L1= vₒ•cos32•t1=16•0.85•1.63=22,12 m.
H=h+hₒ=13,1 + 2.05=15.15 m.
H=g•t2²/2.
t2=sqrt(2H/g) = sqrt(2•15.15/9.8) =1.76 s.
L2= vₒ•cos32•t2=16•0.85•1.76=23.94 m.
L =L1+L2 = 22.12+23.94 = 46.06 m.
To calculate the horizontal distance traveled by the shot, we can use the kinematic equations of motion. The horizontal distance can be found by determining the time of flight and then multiplying it by the horizontal component of the initial velocity.
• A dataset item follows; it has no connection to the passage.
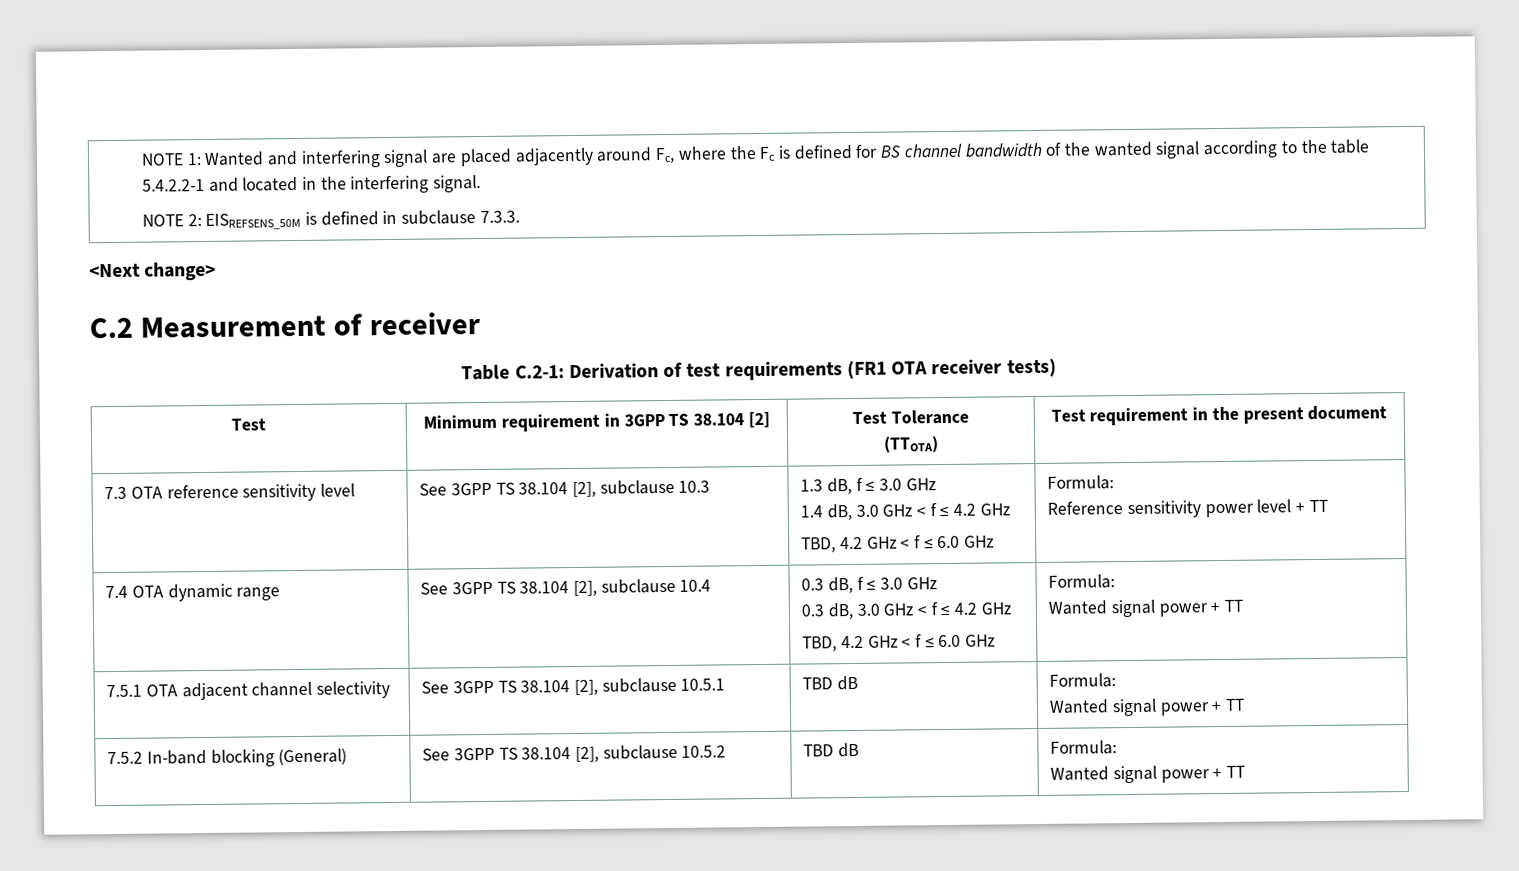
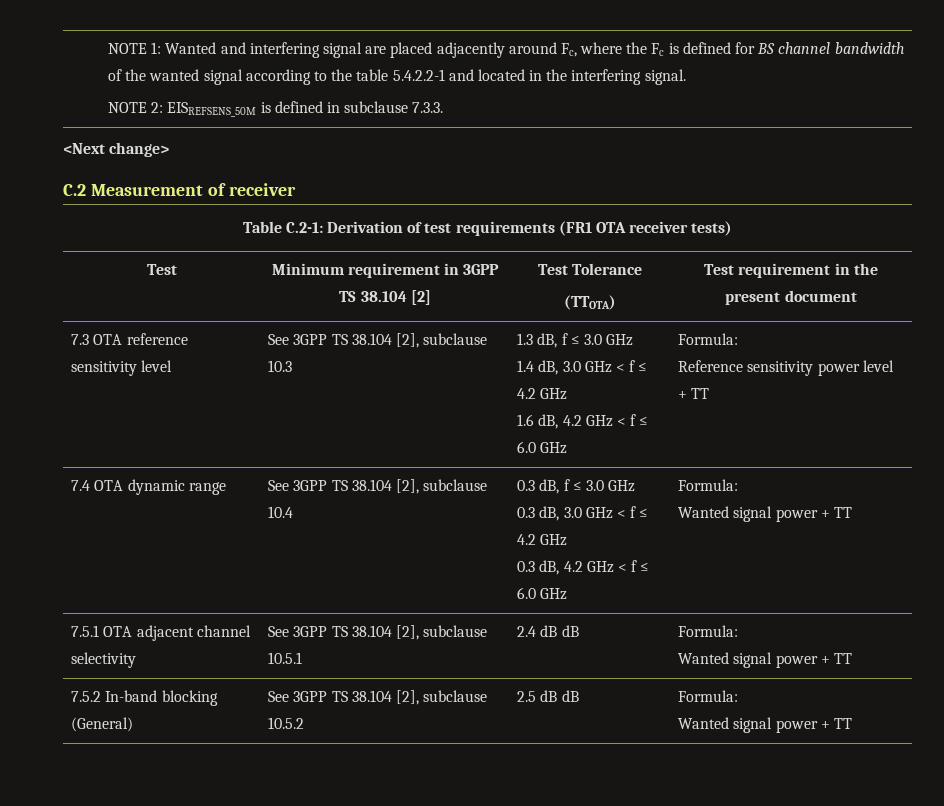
[801,537,837,553] TBD, -> [517,414,559,429] 1.6 dB,
[802,636,838,652] TBD, -> [517,560,560,575] 0.3 dB,
[802,677,834,690] TBD -> [517,625,558,637] 2.4 dB
[803,744,835,757] TBD -> [517,690,558,702] 2.5 dB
First, let's determine the time of flight. The initial vertical velocity of the shot can be found using trigonometry:
Vy = V * sin(theta)
Where Vy is the vertical component of the initial velocity, V is the initial speed (16 m/s), and theta is the launch angle (32 degrees).
Vy = 16 m/s * sin(32 degrees)
Vy ≈ 8.527 m/s
To find the time of flight, we can use the equation:
t = (2 * Vy) / g
Where t is the time of flight and g is the acceleration due to gravity (approximately 9.8 m/s^2).
t = (2 * 8.527 m/s) / 9.8 m/s^2
t ≈ 1.74 s
Now that we know the time of flight, we can find the horizontal distance traveled. The horizontal component of the initial velocity can be found by:
Vx = V * cos(theta)
Where Vx is the horizontal component of the initial velocity, V is the initial speed (16 m/s), and theta is the launch angle (32 degrees).
Vx = 16 m/s * cos(32 degrees)
Vx ≈ 13.555 m/s
The horizontal distance can be calculated using the formula:
d = Vx * t
Where d is the horizontal distance traveled.
d = 13.555 m/s * 1.74 s
d ≈ 23.59 m
Therefore, the horizontal distance traveled by the shot is approximately 23.59 meters.